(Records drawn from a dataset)
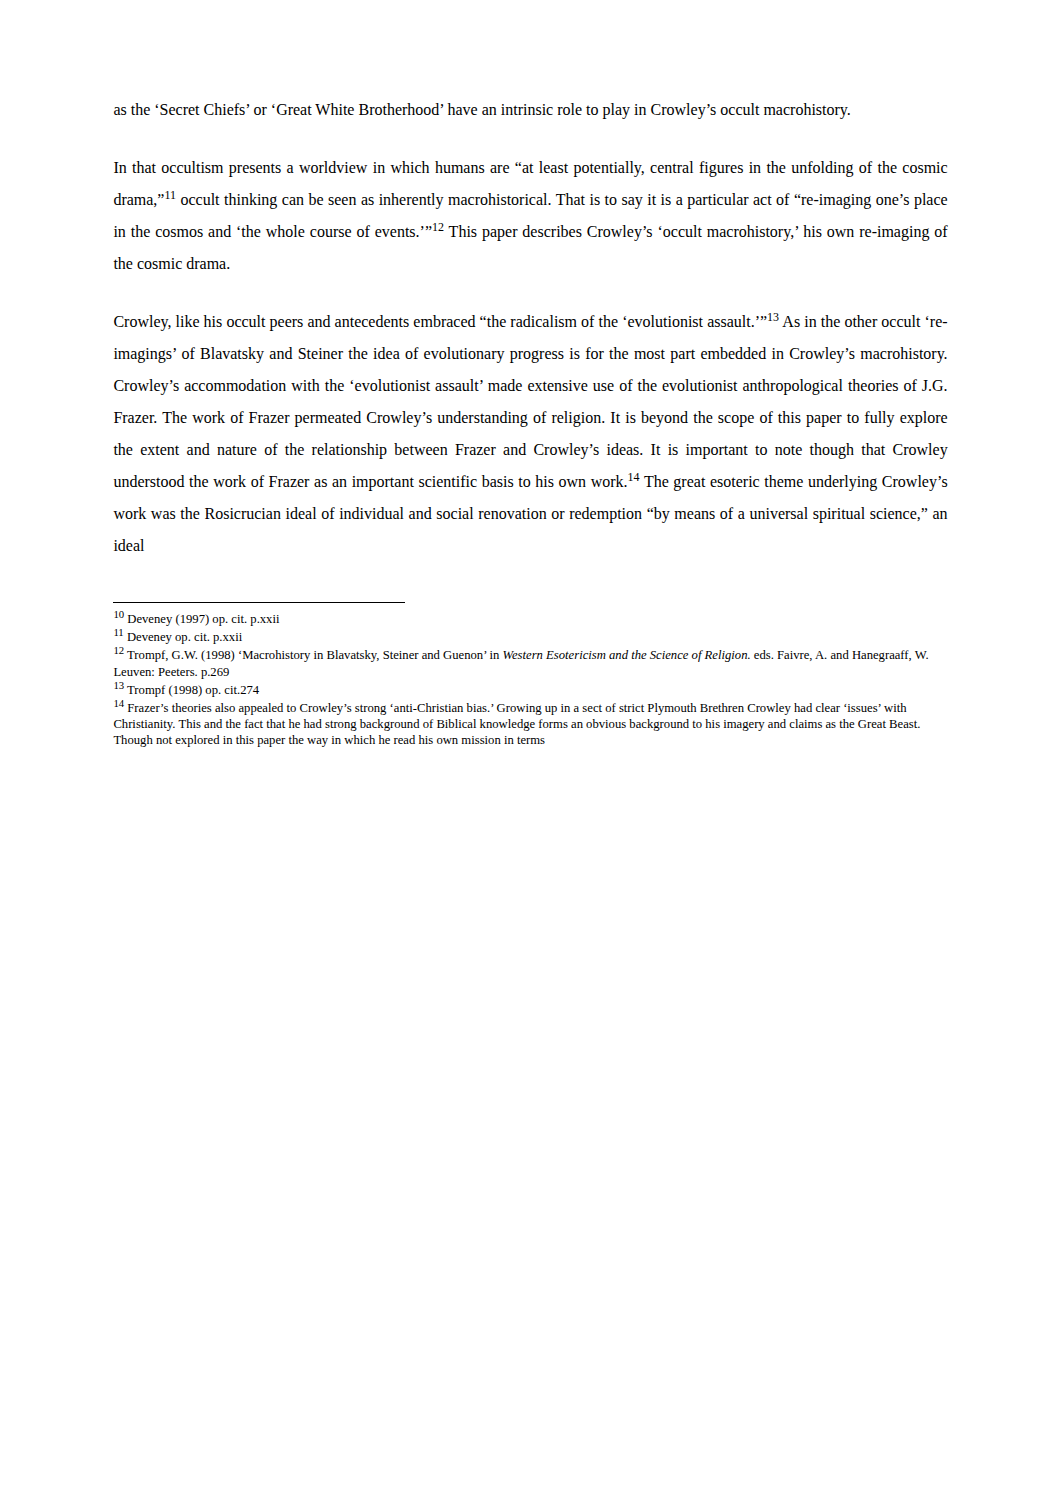as the ‘Secret Chiefs’ or ‘Great White Brotherhood’ have an intrinsic role to play in Crowley’s occult macrohistory.
In that occultism presents a worldview in which humans are “at least potentially, central figures in the unfolding of the cosmic drama,”11 occult thinking can be seen as inherently macrohistorical. That is to say it is a particular act of “re-imaging one’s place in the cosmos and ‘the whole course of events.’”12 This paper describes Crowley’s ‘occult macrohistory,’ his own re-imaging of the cosmic drama.
Crowley, like his occult peers and antecedents embraced “the radicalism of the ‘evolutionist assault.’”13 As in the other occult ‘re-imagings’ of Blavatsky and Steiner the idea of evolutionary progress is for the most part embedded in Crowley’s macrohistory. Crowley’s accommodation with the ‘evolutionist assault’ made extensive use of the evolutionist anthropological theories of J.G. Frazer. The work of Frazer permeated Crowley’s understanding of religion. It is beyond the scope of this paper to fully explore the extent and nature of the relationship between Frazer and Crowley’s ideas. It is important to note though that Crowley understood the work of Frazer as an important scientific basis to his own work.14 The great esoteric theme underlying Crowley’s work was the Rosicrucian ideal of individual and social renovation or redemption “by means of a universal spiritual science,” an ideal
10 Deveney (1997) op. cit. p.xxii
11 Deveney op. cit. p.xxii
12 Trompf, G.W. (1998) ‘Macrohistory in Blavatsky, Steiner and Guenon’ in Western Esotericism and the Science of Religion. eds. Faivre, A. and Hanegraaff, W.
Leuven: Peeters. p.269
13 Trompf (1998) op. cit.274
14 Frazer’s theories also appealed to Crowley’s strong ‘anti-Christian bias.’ Growing up in a sect of strict Plymouth Brethren Crowley had clear ‘issues’ with Christianity. This and the fact that he had strong background of Biblical knowledge forms an obvious background to his imagery and claims as the Great Beast. Though not explored in this paper the way in which he read his own mission in terms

EXERCISE PROMPT
Go through the data above and copy each line in which "xxii" appears.

OUTPUT BELOW
10 Deveney (1997) op. cit. p.xxii
11 Deveney op. cit. p.xxii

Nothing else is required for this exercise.